So let's do it. I don't want your rights or control of your royalties, i don't want to have to go through a gigantic distributor, i don't want to be your agent or your manager, i want to buy your album from you. I'll pay for half of the run and act like a store, i can make Bottle of Beef an actual label and list it on discogs. You're my friends. I don't have a hoard of treasure, but if there's money in the future you'll get some of it without any expense you wouldn't already be paying anyway. It doesn't have to be that difficult, and nobody has to be a scumbag to do it. 

Now, if you wanna put "Distributed by Bottle of Beef" in the credits or have me publish it on my bandcamp page in some form, then hell yeah 'cause that costs nothing. All you actually need is a person to actually mail your album to customers. That i can do. Obviously, if your goal is to sell millions of copies, the guy in his basement that i am isn't gonna be much help, but if you want someone to help pay for that minimum run of your awesome DIY homemade album, then we can definitely talk. 

100 Cds? A few weeks and 2 to 3 hundred dollars. Easy peasy. A record? Check this out. Anything less than 500 is small run, sowe're talking a $10/unit cost difference. Yeah, you're run of 500 is gonna be around 6/unit, but a short run puts them at $16. If you have a hundred people willing to spend 30 to get it to their doors, fine, but do you have any idea how many records 500 actually is? My first book mentioned about 400, and that was a car-trunk full weighing as much as i do (160-170lbs). I have access to pallet jacks and dollys and forklifts, but you'll be hand unloading those bad boys from a semi. Not the point, though. 

The point was to circle back around and talk about tonight's album, and also to menage-a-Bacon Loretta Lynn and Jack White. Second part's easy, he produced her 2004 album, Van Leer Rose. First part is much more interesting. 

Unlike her sister, Crystal Gayle, Loretta Lynn had a habit of getting her songs kicked off of Country radio for singing about inappropriately scandalous subject matter like birth control, not liking it when her husband cheated on her, really not liking it when he came home drunk looking to make birth control a necessity, you get the picture. Plus, she flat out just stopped making music in the 70s because that was the only option she had since the Wilburn Brothers legally owned any idea she had in her brain. Yeah, they gave her the Jesus and Mary Chain treatment to keep sponging off her personal success.

________

Required action 1 -
Answer these questions from the post about album runs and Loretta Lynn:
(a) How much money does the writer say 100 CDs would cost?
(b) Which 2004 album of Loretta Lynn's did Jack White produce?
(c) How much did the roughly 400 copies of the writer's first book weigh?
Required action 2 -
According to the post about album runs and Loretta Lynn, why did Loretta Lynn stop making music in the 70s? Answer in one to three sentences.
Required action 3 -
Continue the post about album runs and Loretta Lynn from its final sentence.
The rows after this point come from a separate source.

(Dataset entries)
________

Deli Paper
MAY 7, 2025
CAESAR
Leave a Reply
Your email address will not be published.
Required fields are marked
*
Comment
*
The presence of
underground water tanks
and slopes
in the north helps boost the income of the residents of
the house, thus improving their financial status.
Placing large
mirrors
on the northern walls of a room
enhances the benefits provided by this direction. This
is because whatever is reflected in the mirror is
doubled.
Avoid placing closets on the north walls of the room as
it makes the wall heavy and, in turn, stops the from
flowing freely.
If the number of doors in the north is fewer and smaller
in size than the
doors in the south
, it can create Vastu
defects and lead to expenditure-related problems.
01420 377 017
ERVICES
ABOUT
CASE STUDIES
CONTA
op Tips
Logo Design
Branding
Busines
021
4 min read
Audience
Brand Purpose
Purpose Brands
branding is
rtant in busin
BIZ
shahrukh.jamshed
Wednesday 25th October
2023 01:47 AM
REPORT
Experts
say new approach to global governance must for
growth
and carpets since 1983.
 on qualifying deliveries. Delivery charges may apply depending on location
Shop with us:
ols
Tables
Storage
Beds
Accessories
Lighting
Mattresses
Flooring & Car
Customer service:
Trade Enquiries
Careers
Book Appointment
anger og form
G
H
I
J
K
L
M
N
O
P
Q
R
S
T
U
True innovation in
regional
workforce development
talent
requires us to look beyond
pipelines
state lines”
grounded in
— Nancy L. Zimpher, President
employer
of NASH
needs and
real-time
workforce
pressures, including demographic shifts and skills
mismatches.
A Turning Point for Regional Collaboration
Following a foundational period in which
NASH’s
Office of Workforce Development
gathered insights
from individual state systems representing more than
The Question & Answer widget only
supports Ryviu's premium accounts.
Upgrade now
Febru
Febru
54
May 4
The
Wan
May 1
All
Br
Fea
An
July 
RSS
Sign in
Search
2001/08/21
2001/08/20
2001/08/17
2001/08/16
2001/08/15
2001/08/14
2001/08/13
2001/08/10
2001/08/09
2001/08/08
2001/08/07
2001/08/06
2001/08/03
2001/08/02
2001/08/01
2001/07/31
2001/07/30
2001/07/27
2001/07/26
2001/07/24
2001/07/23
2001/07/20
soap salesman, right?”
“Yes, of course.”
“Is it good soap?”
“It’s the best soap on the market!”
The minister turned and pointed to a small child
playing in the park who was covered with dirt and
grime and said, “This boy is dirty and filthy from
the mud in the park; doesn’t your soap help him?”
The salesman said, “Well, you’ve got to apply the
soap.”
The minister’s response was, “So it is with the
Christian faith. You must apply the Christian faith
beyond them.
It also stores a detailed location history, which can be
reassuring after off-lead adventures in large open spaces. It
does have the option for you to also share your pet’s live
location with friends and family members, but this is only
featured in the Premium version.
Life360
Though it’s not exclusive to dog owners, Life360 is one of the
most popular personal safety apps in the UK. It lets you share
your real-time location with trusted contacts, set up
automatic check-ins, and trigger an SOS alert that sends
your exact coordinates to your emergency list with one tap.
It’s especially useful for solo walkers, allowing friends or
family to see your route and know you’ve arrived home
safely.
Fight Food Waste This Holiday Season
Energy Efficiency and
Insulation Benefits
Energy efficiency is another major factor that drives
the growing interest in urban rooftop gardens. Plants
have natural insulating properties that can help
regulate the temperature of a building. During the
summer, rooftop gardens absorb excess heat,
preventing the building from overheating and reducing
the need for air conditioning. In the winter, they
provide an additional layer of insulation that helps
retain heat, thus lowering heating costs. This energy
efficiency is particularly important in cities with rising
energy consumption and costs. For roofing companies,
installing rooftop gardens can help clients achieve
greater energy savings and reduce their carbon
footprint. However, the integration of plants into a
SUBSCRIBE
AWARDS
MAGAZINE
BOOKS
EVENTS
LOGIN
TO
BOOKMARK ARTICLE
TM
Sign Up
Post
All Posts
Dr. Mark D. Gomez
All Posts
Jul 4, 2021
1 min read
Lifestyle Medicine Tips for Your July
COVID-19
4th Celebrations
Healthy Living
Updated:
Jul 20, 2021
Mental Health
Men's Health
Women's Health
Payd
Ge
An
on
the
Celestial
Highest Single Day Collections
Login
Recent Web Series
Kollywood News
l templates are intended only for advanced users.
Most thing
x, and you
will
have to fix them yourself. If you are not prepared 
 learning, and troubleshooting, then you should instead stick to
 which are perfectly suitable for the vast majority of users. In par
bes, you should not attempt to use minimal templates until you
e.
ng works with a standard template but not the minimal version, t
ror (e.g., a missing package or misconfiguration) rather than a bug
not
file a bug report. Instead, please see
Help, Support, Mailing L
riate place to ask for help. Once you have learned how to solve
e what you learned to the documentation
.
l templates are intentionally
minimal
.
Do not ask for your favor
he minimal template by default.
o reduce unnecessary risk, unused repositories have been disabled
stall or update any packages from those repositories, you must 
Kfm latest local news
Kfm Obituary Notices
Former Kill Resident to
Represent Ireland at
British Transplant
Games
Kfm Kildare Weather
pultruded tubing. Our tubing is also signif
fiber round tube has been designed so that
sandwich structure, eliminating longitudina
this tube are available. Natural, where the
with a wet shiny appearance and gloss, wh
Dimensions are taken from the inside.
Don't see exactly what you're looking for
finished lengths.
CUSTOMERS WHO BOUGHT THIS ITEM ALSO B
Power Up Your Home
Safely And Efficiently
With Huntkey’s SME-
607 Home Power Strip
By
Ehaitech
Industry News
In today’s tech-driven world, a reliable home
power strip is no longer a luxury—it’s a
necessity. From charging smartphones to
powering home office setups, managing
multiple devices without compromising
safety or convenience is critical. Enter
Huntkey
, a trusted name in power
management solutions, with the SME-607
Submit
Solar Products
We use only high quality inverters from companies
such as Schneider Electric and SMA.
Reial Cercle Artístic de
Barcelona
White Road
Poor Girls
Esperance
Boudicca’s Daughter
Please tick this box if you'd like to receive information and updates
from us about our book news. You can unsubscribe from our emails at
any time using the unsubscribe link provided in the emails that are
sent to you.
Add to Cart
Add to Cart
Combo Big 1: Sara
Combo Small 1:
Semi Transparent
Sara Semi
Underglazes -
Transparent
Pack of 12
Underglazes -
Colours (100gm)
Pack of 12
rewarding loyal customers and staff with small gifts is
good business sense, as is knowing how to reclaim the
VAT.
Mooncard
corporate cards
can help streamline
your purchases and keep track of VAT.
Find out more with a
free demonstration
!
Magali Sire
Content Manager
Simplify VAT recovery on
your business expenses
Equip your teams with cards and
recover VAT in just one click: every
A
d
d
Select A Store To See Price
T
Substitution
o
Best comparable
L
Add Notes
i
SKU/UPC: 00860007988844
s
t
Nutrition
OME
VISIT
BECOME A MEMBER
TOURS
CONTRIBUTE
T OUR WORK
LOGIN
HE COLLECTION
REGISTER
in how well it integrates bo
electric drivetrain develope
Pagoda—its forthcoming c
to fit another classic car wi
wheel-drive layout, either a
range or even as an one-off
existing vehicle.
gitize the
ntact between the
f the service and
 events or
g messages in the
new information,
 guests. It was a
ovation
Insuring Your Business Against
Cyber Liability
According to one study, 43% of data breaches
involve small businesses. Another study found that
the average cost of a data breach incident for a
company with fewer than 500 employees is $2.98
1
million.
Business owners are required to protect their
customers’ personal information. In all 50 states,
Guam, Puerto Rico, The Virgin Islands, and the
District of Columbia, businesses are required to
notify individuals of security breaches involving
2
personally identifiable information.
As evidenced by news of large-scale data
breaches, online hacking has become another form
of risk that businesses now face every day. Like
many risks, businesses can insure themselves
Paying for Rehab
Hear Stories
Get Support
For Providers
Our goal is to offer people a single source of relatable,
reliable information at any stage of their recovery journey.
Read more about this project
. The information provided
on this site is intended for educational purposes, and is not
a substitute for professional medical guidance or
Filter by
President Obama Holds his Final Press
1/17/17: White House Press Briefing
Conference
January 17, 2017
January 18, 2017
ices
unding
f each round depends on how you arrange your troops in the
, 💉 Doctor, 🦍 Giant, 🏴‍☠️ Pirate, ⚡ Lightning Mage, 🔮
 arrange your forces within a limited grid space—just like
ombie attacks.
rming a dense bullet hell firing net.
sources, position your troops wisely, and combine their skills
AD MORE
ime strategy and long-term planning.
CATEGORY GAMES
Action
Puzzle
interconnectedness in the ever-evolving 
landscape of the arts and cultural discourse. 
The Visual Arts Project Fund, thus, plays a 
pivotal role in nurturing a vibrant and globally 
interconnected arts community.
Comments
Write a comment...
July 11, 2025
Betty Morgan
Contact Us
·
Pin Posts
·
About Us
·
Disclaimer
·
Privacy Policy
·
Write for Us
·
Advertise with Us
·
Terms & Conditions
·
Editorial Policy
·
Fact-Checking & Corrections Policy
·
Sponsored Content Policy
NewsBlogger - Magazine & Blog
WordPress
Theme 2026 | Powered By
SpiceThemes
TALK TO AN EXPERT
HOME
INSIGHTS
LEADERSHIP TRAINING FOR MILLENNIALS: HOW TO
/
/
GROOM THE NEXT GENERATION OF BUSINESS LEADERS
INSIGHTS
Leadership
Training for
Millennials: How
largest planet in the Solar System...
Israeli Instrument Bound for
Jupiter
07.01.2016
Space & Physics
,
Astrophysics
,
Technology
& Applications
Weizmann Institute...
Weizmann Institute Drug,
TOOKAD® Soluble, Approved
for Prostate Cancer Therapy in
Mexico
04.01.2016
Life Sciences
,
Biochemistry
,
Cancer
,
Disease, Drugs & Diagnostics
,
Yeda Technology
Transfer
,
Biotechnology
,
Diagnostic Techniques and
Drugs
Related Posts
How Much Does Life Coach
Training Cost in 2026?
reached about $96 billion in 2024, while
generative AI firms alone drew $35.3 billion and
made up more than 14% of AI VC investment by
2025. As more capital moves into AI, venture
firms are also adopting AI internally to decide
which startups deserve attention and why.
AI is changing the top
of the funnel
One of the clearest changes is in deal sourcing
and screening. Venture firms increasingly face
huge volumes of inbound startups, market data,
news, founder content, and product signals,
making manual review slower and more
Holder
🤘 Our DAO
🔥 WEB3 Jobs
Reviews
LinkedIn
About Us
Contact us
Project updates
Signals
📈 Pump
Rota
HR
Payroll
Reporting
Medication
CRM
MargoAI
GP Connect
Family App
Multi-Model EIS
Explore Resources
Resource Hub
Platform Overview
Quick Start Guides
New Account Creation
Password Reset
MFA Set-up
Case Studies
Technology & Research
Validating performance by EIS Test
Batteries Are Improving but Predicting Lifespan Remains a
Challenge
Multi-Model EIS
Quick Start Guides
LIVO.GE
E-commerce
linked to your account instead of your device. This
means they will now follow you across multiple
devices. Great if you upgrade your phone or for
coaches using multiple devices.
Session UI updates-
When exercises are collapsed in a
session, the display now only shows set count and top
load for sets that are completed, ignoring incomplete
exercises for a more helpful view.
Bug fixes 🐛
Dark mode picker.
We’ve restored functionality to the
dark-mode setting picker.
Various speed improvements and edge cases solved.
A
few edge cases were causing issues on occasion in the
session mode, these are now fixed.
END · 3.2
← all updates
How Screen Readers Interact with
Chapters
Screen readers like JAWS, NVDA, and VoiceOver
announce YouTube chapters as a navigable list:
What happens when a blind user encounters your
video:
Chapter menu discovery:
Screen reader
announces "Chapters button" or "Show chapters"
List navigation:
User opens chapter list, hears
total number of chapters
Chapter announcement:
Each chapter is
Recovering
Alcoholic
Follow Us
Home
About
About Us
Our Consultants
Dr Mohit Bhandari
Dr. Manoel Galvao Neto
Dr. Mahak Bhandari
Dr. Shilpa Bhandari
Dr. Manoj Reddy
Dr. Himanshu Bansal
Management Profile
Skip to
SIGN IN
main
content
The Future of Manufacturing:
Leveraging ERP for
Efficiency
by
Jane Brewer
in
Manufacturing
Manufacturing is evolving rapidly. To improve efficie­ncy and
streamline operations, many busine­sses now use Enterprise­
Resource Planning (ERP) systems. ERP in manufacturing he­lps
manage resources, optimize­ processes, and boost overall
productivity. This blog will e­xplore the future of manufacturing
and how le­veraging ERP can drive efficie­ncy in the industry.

________

Result 1 -
(a) 2 to 3 hundred dollars.
(b) Van Leer Rose.
(c) About as much as the writer, 160-170 lbs.

Result 2 -
She stopped because it was the only option she had. The Wilburn Brothers legally owned any idea she had in her brain, which let them keep sponging off her personal success.

Result 3 -
So tonight's album is way back before all that when the Wilburn Brothers gave her an avenue for all that success by having her on their show and publishing her music. I'm not defending them at all, just pointing out the business dynamic they were sexistly using to profit from her success. Same basic reason Poe only made 2 albums. 

Anywho, going into this "live" version of the Wilburn Brothers Show (for their die-hard fans) i'm expecting Hee-Haw Light. Some corny jokes, Country & Western comradery ('cause most Americans don't realize they are Communists, wink), sage advice from guys in Bolo ties at the Grand Ole Opry, you know. I'm just ribbing you, i hope you know that. But seriously, i don't want to see Ernest Tubb "do a little dance." 

WHAT THE EVER LOVING FUCK IS THE KNOXVILLE GIRL!? I assume it's a moral lesson, but jeez it makes the Knack sound subtle. 

Yeah, follow that up with Hunt the Coon Tonight, that won't make me squirm at all. Then invite the Kentucky girl up to sing a song and talk about her like she's a car. 

Oof, chastising her for reading instead of cleaning the house and cooking supper. Then sing an "honest man in prison" song. 

Side Two is a lot better, actually. 

So, without a doubt Loretta Lynn is the best part of this album. Everything else is like being stuck in the middle seat between Boss Hog and Roscoe talking about how swell a record label Decca is. 

So here's the thing, i think a lot of people think that i hate Country music, and that's not true at all. I like the music just as much as any other. What i hate is the very subtle and backhanded form of innuendic communication that Country uses to pander to what Jello Biafra might call "macho insecurity." It's a heavily morally righteous perspective cloaked in an exaggerated accent and rhetoric. As a rhetoric, it's really insidious because it plays up "being a simple hick" to the level of post-irony. It actively searches for the least intelligent audience it can find and subliminally instills its values in the actual form of "i'm just a simple rube, but even i understand this is the way the world is supposed to be." I don't feel like i'm doing a good job of describing it, but maybe you see what i'm getting at. It's like if Columbo were actually the bad guy, but never turned it around at the last second, just let it hang in the air like he wanted them to legitimately get away with it. Country, to me, is like real-life Noir. We'll just let that percolate and try again tomorrow.